Gilles Aillaud et Jurg Kreienbühl sont deux artistes aux trajectoires très différentes. Héritier de l’architecte qui y érigea les grandes Tours Nuages à Nanterre pour le premier, habitant volontaire du bidonville de la même ville pour le second. Ils auraient pu se rencontrer. Autour des années 60, les restructurations sociales et économiques du rêve des Trente Glorieuses périssantes ont induit bien des malaises et bien des désaveux dont la figuration en peinture fut l’expression, longtemps tue de l’un et de l’autre, mais aujourd’hui visible dans l’exposition des deux artistes à la Galerie Gabrielle Maubrie.

Jurg Kreienbühl montre la vie solaire et salie des ouvriers, la plupart immigrés. Les portraits qu’il réalise sont baignés de douces expressions, simplement rompues par la fatigue et le poids trop lourd des vêtements trop rarement changés. Or ces endroits conservent un optimisme étonnant. La Banlieue Parisienne du peintre a sur ses briques le carmin marbré de blanc des entrecôtes bien épaisses. Sous un très ciel bleu, il convoque sans détour le petit pan de mur jaune derrière lequel, tous, avons joué au sortir du déjeuner, les mercredis après-midi, quelle que fut la météo. Derrière lui, les immondices forment des collines entre les ruelles et bouchent la vue à court terme, mais elles ne bouchent ni la lumière ni la cime des tours érigées au loin.

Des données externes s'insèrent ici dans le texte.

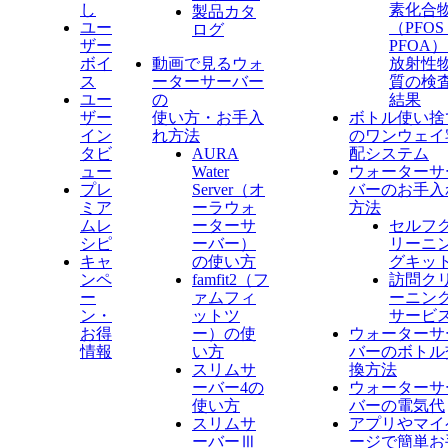
し
素化合
製品カタ
ユー
（PFO
ログ
ザー
PFOA
ボイ
動画で見るウォ
放射性
ス
ーターサーバー
質の検
ユー
の
結果
ザー
使い方・お手入
ボトル使い捨
イン
れ方法
のワンウェイ
タビ
AURA
配システム
ュー
Water
ウォーターサ
プレ
Server​（オ
バーのお手入
ミア
ーラウォ
方法
ムレ
ーターサ
セルフ
シピ
ーバー）
リーニ
キャ
の使い方
グキッ
ンペ
famfit2（フ
訪問ク
ー
ァムフィ
ーニン
ン・
ットツ
サービ
お得
ー）の使
ウォーターサ
情報
い方
バーのボトル
スリムサ
換方法
ーバー4の
ウォーターサ
使い方
バーの電気代
スリムサ
アプリやマイ
ーバーⅢ
ージで簡単お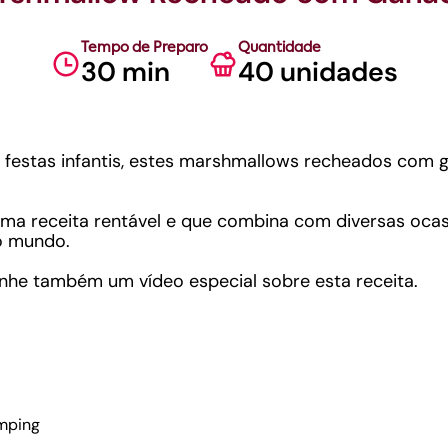
Tempo de Preparo
Quantidade
30 min
40 unidades
r festas infantis, estes marshmallows recheados com 
ma receita rentável e que combina com diversas ocas
do mundo.
nhe também um vídeo especial sobre esta receita.
mping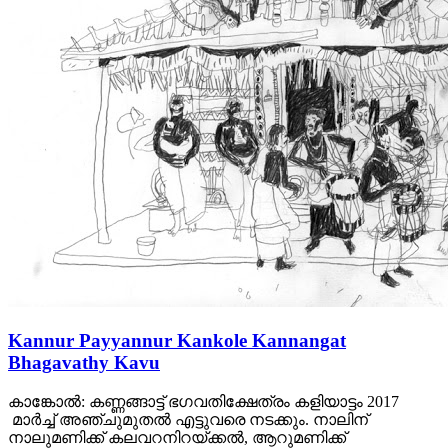
Kannur Payyannur Kankole Kannangat
Bhagavathy Kavu
കാങ്കോല്‍: കണ്ണങ്ങാട്ട് ഭഗവതിക്ഷേത്രം കളിയാട്ടം 2017
മാര്‍ച്ച് അഞ്ചുമുതല്‍ എട്ടുവരെ നടക്കും. നാലിന്
നാലുമണിക്ക് കലവറനിറയ്ക്കല്‍, ആറുമണിക്ക്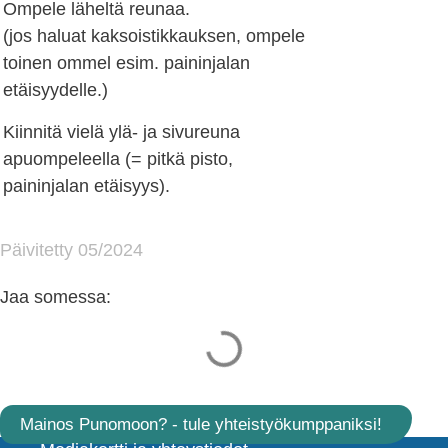
Ompele läheltä reunaa.
(jos haluat kaksoistikkauksen, ompele
toinen ommel esim. paininjalan
etäisyydelle.)
Kiinnitä vielä ylä- ja sivureuna
apuompeleella (= pitkä pisto,
paininjalan etäisyys).
Päivitetty 05/2024
Jaa somessa:
Mainos Punomoon? - tule yhteistyökumppaniksi!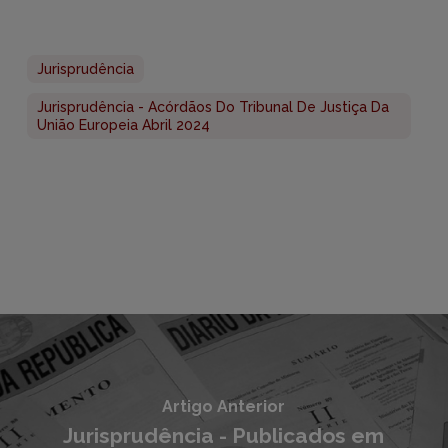
Jurisprudência
Jurisprudência - Acórdãos Do Tribunal De Justiça Da
União Europeia Abril 2024
Artigo Anterior
Jurisprudência - Publicados em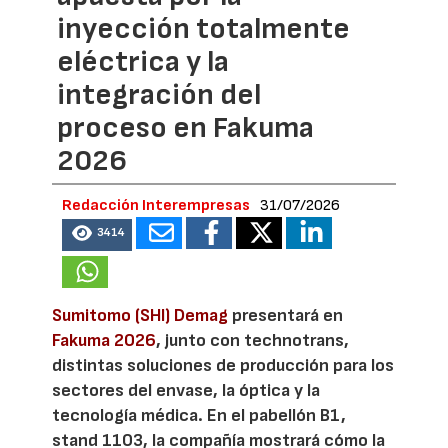
inyección totalmente
eléctrica y la
integración del
proceso en Fakuma
2026
Redacción Interempresas
31/07/2026
3414
Sumitomo (SHI) Demag
presentará en
Fakuma 2026
, junto con technotrans,
distintas soluciones de producción para los
sectores del envase, la óptica y la
tecnología médica. En el pabellón B1,
stand 1103, la compañía mostrará cómo la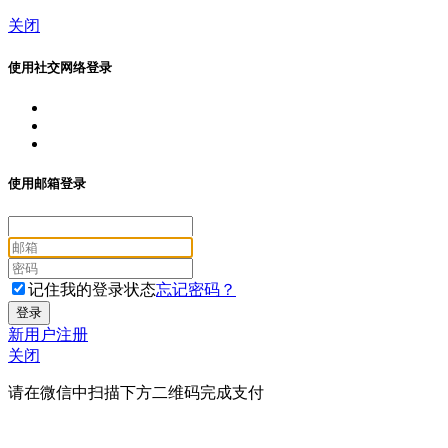
关闭
使用社交网络登录
使用邮箱登录
记住我的登录状态
忘记密码？
新用户注册
关闭
请在微信中扫描下方二维码完成支付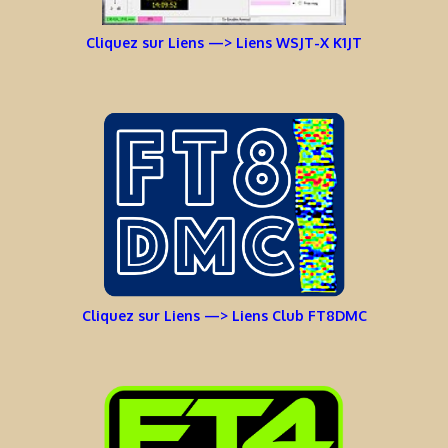
Cliquez sur Liens —> Liens WSJT-X K1JT
Cliquez sur Liens —> Liens Club FT8DMC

Gilles Aillaud, peut-être trop bourgeois, ne peut pas se confronter à cette crasse mais transpose cette réalité dans les zoos. Tête de rhinocéros, eau qui se retire sur le sable et qui crée d’instables alluvions, la peinture et le dessin de l’artiste palpitent tout doucement, si doucement que l’on ne peut presque plus parler de palpitation, mais de tout un dégradé de battements accordés aux rythmes des vies sans voix qu’il représente. Dans son travail les êtres sont silencieux, c’est ainsi qu’il peint les fauves et les insectes, c’est ainsi qu’il adoucie l’exiguïté des cages, c’est ainsi encore qu’il introduit une part d’infini dans les grilles et les carrelages répétés, ainsi que serpentent en lignes souples et apaisées ses observations végétales et animales (minéraux inclus).